**Document:**
----------------------------------------

More than sixty years since its inception, the Marshall Plan, which provided some $13 billion in U.S. economic assistance to Western and Southern Europe from 1947 to 1952, continues to fascinate. It is a potent symbol of a bold foreign aid program that largely worked as advertised. Policymakers and pundits regularly invoke the plan as a metaphor for ambitious schemes to tackle poverty, climate change, and other intractable problems. Scholarly interest also remains high. The Most Noble Adventure is one of four new studies—three monographs and a conference volume—published in the past two years on the Marshall Plan.1 A key concern in this new literature is whether the plan offers useful lessons for the present.

----------------------------------------

**Prompt 1:**
Transcribe the passage on the Marshall Plan, starting with "More than sixty" and going on through "for the present.".
The records that come next are unrelated to the Marshall Plan passage.

Dataset items:
----------------------------------------

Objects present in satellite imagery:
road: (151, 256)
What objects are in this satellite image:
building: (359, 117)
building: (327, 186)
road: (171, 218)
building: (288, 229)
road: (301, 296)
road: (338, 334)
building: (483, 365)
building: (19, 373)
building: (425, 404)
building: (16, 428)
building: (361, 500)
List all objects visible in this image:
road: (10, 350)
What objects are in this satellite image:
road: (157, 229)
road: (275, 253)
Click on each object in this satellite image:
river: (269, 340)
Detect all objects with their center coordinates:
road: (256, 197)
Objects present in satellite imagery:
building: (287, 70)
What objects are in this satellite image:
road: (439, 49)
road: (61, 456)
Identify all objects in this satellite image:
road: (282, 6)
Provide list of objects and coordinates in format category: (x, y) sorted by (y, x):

----------------------------------------

**Prompt 2:**
Repeat word for word the lines of the records, starting with the line with "Detect all objects" and going on through the last line of the records.

**Right answer 1:**
More than sixty years since its inception, the Marshall Plan, which provided some $13 billion in U.S. economic assistance to Western and Southern Europe from 1947 to 1952, continues to fascinate. It is a potent symbol of a bold foreign aid program that largely worked as advertised. Policymakers and pundits regularly invoke the plan as a metaphor for ambitious schemes to tackle poverty, climate change, and other intractable problems. Scholarly interest also remains high. The Most Noble Adventure is one of four new studies—three monographs and a conference volume—published in the past two years on the Marshall Plan.1 A key concern in this new literature is whether the plan offers useful lessons for the present.

**Right answer 2:**
Detect all objects with their center coordinates:
road: (256, 197)
Objects present in satellite imagery:
building: (287, 70)
What objects are in this satellite image:
road: (439, 49)
road: (61, 456)
Identify all objects in this satellite image:
road: (282, 6)
Provide list of objects and coordinates in format category: (x, y) sorted by (y, x):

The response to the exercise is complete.